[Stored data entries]
__________________________________________________
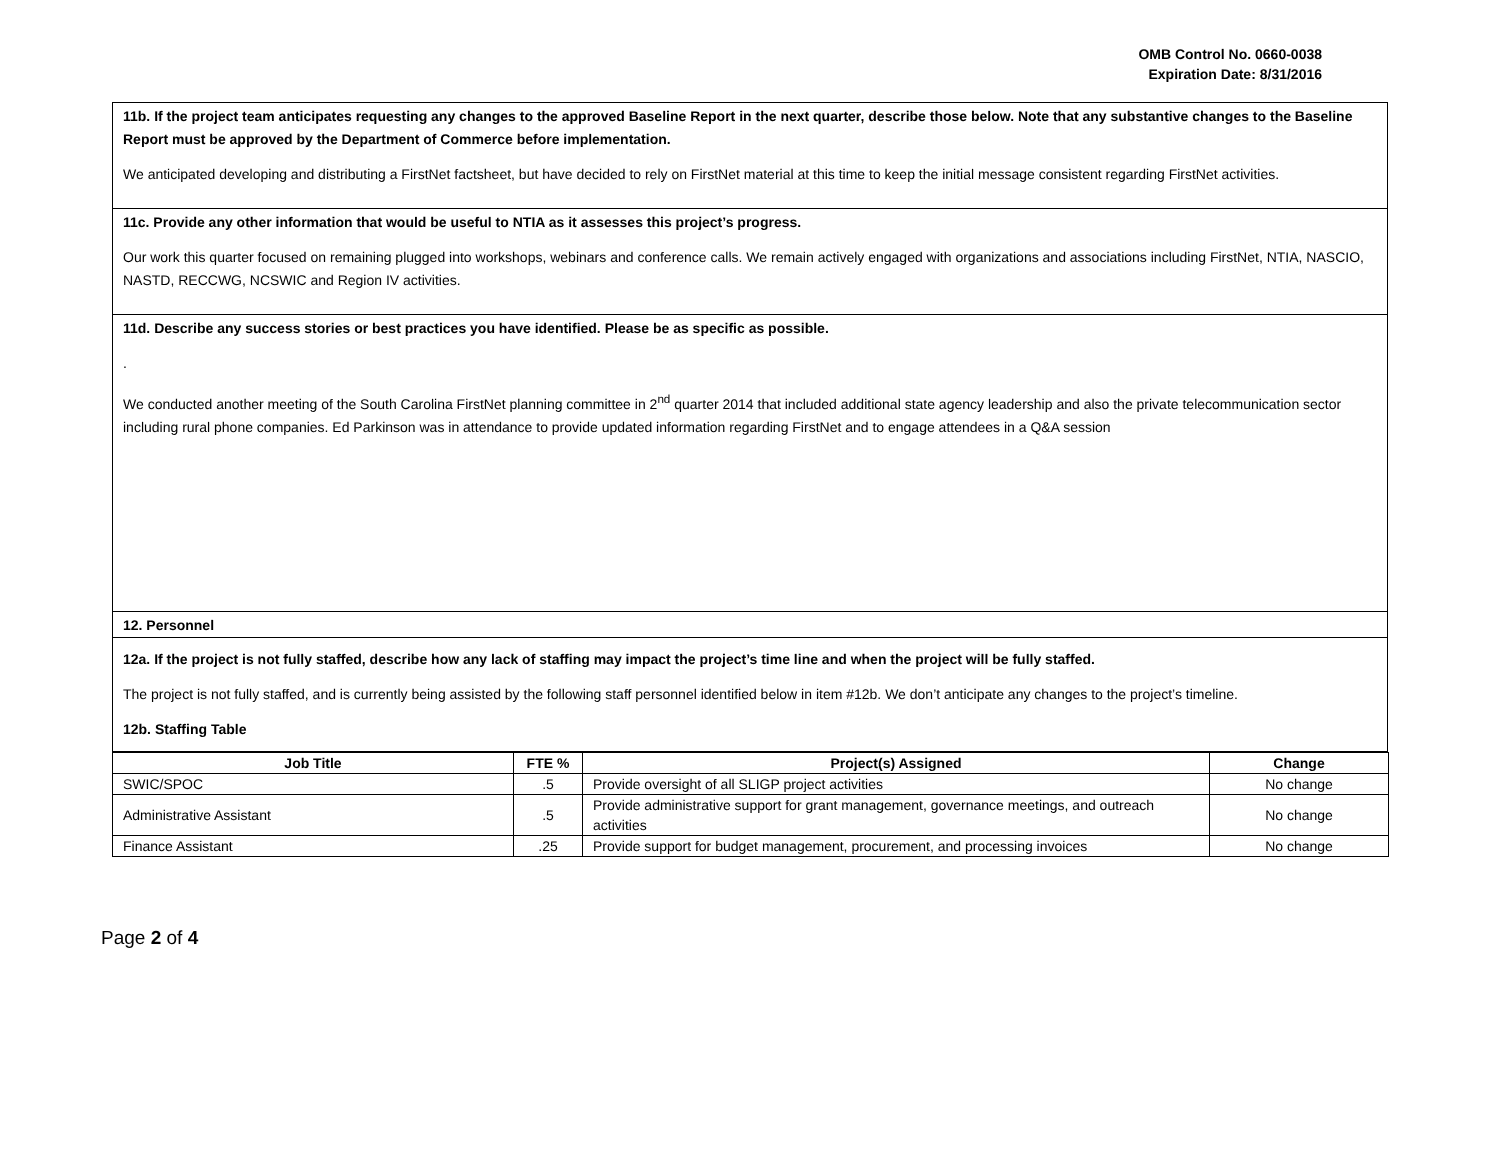OMB Control No. 0660-0038
Expiration Date: 8/31/2016
11b. If the project team anticipates requesting any changes to the approved Baseline Report in the next quarter, describe those below. Note that any substantive changes to the Baseline Report must be approved by the Department of Commerce before implementation.
We anticipated developing and distributing a FirstNet factsheet, but have decided to rely on FirstNet material at this time to keep the initial message consistent regarding FirstNet activities.
11c. Provide any other information that would be useful to NTIA as it assesses this project’s progress.
Our work this quarter focused on remaining plugged into workshops, webinars and conference calls. We remain actively engaged with organizations and associations including FirstNet, NTIA, NASCIO, NASTD, RECCWG, NCSWIC and Region IV activities.
11d. Describe any success stories or best practices you have identified. Please be as specific as possible.
.
We conducted another meeting of the South Carolina FirstNet planning committee in 2<sup>nd</sup> quarter 2014 that included additional state agency leadership and also the private telecommunication sector including rural phone companies. Ed Parkinson was in attendance to provide updated information regarding FirstNet and to engage attendees in a Q&A session
12. Personnel
12a. If the project is not fully staffed, describe how any lack of staffing may impact the project’s time line and when the project will be fully staffed.
The project is not fully staffed, and is currently being assisted by the following staff personnel identified below in item #12b. We don’t anticipate any changes to the project’s timeline.
12b. Staffing Table
| Job Title | FTE % | Project(s) Assigned | Change |
| --- | --- | --- | --- |
| SWIC/SPOC | .5 | Provide oversight of all SLIGP project activities | No change |
| Administrative Assistant | .5 | Provide administrative support for grant management, governance meetings, and outreach activities | No change |
| Finance Assistant | .25 | Provide support for budget management, procurement, and processing invoices | No change |
Page 2 of 4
__________________________________________________
*PROMPT:*
Leave the pictures behind and transcribe every record above exactly.

*SOLUTION TO THE EXERCISE:*
OMB Control No. 0660-0038
Expiration Date: 8/31/2016
11b. If the project team anticipates requesting any changes to the approved Baseline Report in the next quarter, describe those below. Note that any substantive changes to the Baseline Report must be approved by the Department of Commerce before implementation.
We anticipated developing and distributing a FirstNet factsheet, but have decided to rely on FirstNet material at this time to keep the initial message consistent regarding FirstNet activities.
11c. Provide any other information that would be useful to NTIA as it assesses this project’s progress.
Our work this quarter focused on remaining plugged into workshops, webinars and conference calls. We remain actively engaged with organizations and associations including FirstNet, NTIA, NASCIO, NASTD, RECCWG, NCSWIC and Region IV activities.
11d. Describe any success stories or best practices you have identified. Please be as specific as possible.
.
We conducted another meeting of the South Carolina FirstNet planning committee in 2<sup>nd</sup> quarter 2014 that included additional state agency leadership and also the private telecommunication sector including rural phone companies. Ed Parkinson was in attendance to provide updated information regarding FirstNet and to engage attendees in a Q&A session
12. Personnel
12a. If the project is not fully staffed, describe how any lack of staffing may impact the project’s time line and when the project will be fully staffed.
The project is not fully staffed, and is currently being assisted by the following staff personnel identified below in item #12b. We don’t anticipate any changes to the project’s timeline.
12b. Staffing Table
| Job Title | FTE % | Project(s) Assigned | Change |
| --- | --- | --- | --- |
| SWIC/SPOC | .5 | Provide oversight of all SLIGP project activities | No change |
| Administrative Assistant | .5 | Provide administrative support for grant management, governance meetings, and outreach activities | No change |
| Finance Assistant | .25 | Provide support for budget management, procurement, and processing invoices | No change |
Page 2 of 4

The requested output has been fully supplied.